John Smith (Colin Farrell) and Pocahontas (Q'Orianka Kilcher)
begin a passionate love affair in The New World.
The New World is director Terrence Malick’s greatest pre-Tree of Life achievement. I say that because I have yet to see Malick’s latest film, but I think he’ll be hard pressed to top the work he did in 2005—at least the first 120 minutes of it. For two hours, The New World is nearly perfect. It’s a tragic story of unobtainable love that brilliantly parallels the early American pioneers’ quest for utopia. It’s exquisitely composed and features some fantastic acting, yet it almost falls apart in the final few scenes. It transforms suddenly from a film about ideas to a film about character, which is very atypical for Malick and kid of unwelcome in this case. It’s not as if we don’t care about the characters, but when they represent something so strong, powerful, and real, it’s nice to see that carried on throughout the entire film. Still, The New World’s strengths are too good to ignore. This is an outstanding film that every film lover needs to see.
The early 1600s was a time of conquest and exploration for a brave group of English men and women. After sailing across the Atlantic, one small group, led by Captain Christopher Newport (Christopher Plummer) and Captain John Smith (Colin Farrell) arrive at an encampment they’ll call Jamestown. It’s not easy living off the land, and they aren’t helped much by the natives—in fact, Smith at one point gets captured by them and is held prisoner for many months. During that time, he falls in love with Pocahontas (Q’Orianka Kilcher), and she reciprocates the feelings despite what would happen should her tribe find out about the affair.
When the two lovers separate, however, their perfect love is shattered. They can never recapture the feelings of that summer, and though they see each other somewhat regularly, that sense of unbridled passion is gone. Things aren’t helped by the growing tension between the natives and the settlers, and when Pocahontas’ family finds out about the love affair, the two groups go to war, and Smith ultimately flees to England.
This is definitely the film’s strongest material. I got major Benjamin Button vibes, which for many of you would be considered a bad thing, but not for me. Like Benjamin and Daisy in David Fincher’s film, Pocahontas and Smith are soul mates who are being kept apart by circumstances beyond their control. You can feel their longing and pain (thanks to great performances and a killer score by James Horner).
These intense feelings are mirrored by the settlers in their search for a better world. Though we’re never explicitly told why they chose to come to the new world, we get glimpses into the hardships they face and the will they must have if they want to survive. Their quest for freedom is far from easy, and many of them won’t live to see their risk pay off, but these are pioneers, and though not all of them are worth celebrating, we do want them to survive and thrive in their new home—our future home.

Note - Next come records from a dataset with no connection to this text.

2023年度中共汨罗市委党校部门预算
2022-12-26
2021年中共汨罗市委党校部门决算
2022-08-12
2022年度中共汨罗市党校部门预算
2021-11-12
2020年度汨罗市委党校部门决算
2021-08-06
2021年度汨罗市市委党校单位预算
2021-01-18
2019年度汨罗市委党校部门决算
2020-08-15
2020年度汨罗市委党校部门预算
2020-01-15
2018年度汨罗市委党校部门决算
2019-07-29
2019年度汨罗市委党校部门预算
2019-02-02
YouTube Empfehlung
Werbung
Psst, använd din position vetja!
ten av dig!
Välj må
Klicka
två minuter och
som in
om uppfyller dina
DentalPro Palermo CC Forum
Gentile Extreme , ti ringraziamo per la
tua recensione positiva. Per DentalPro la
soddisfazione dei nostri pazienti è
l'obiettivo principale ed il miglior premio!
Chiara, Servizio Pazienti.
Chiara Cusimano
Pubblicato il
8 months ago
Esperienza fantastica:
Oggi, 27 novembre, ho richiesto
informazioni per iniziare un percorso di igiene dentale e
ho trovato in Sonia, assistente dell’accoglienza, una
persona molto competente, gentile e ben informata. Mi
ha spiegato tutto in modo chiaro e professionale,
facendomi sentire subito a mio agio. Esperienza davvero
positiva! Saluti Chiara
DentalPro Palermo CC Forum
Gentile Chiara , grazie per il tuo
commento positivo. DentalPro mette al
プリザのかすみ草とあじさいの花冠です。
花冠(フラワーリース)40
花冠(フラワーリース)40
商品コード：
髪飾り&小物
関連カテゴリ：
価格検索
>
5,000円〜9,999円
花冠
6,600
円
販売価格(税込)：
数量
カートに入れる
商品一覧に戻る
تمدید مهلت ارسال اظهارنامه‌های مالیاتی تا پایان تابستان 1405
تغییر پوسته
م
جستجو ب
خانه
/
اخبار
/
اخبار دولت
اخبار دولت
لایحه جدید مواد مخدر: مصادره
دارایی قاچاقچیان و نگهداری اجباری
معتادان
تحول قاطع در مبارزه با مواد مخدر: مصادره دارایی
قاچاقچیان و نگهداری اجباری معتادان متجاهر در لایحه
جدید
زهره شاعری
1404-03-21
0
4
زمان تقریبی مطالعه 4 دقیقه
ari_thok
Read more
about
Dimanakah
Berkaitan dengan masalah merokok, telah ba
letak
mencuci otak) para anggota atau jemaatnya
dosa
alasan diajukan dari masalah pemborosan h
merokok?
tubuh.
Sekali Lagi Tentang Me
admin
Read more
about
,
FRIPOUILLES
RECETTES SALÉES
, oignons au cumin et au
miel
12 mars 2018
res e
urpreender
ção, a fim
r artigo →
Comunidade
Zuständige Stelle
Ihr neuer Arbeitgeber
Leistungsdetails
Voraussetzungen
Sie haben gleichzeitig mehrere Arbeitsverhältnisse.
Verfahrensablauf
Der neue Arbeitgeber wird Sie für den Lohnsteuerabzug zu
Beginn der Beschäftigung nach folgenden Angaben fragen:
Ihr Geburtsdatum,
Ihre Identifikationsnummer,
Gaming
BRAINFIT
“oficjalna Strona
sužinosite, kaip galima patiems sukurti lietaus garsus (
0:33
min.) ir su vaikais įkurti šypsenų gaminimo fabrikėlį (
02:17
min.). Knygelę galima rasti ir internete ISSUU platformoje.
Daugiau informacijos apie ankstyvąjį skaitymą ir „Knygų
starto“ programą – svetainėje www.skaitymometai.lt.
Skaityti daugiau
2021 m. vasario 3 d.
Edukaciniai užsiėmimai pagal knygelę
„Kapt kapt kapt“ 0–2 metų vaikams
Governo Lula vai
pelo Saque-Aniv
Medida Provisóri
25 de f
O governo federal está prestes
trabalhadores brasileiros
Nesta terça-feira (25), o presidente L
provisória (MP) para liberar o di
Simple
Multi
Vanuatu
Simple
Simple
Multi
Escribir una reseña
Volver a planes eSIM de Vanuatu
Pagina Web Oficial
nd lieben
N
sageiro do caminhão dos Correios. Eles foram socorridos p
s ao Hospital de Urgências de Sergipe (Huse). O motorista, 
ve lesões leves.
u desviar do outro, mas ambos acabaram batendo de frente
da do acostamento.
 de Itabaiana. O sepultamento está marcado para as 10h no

Once Smith leaves the picture, Pocahontas is heartbroken, but she ultimately finds a new man—John Rolfe (Christian Bale). The two actually marry and have a child, but she never truly loves him, as her heart belongs to John Smith. The scenes with Rolfe are good, for the most part. The role isn’t all that challenging for Bale, but he makes Rolfe and interesting foil. He’s kindhearted and a good man, and though we realize he and Pocahontas (who’s known as Rebecca at this point in the film) aren’t necessarily the perfect match, he does care for her at a time of need.
My issues with the conclusion have nothing to do with Rolfe, but with the sudden shift in the film’s focus. Without spoiling too much, something happens that changes Pocahontas and her attitude toward everyone around her quite drastically. She achieves closure by the film’s end, but that’s not what we had been led up to for two-plus hours. And it’s not as if the ending was really all that bad; It was fine. I was happy for Pocahontas. I just wasn’t expecting Malick to abandon his philosophical points so suddenly and so close to the end of such a great film.
I feel kind of strange complaining about a film giving its characters closure. I also feel strange about sounding so negative in a review of a film I thought was great. But The New World had the makings of a Requiem for a Dream, in which the only thing that is sacred is the filmmaker’s thesis. Malick’s lyrical, moving love story says a lot, but it doesn’t exactly practice what it preaches when all is said and done. The makings are there for an all-time great, but the film’s final few scenes let it down. But it’s hard to hate on a film this good for most of its running time. The New World is beautiful—emotionally and visually. Like A.I., though, it might be a film that’s best viewed if you shut it off just before the two-hour mark.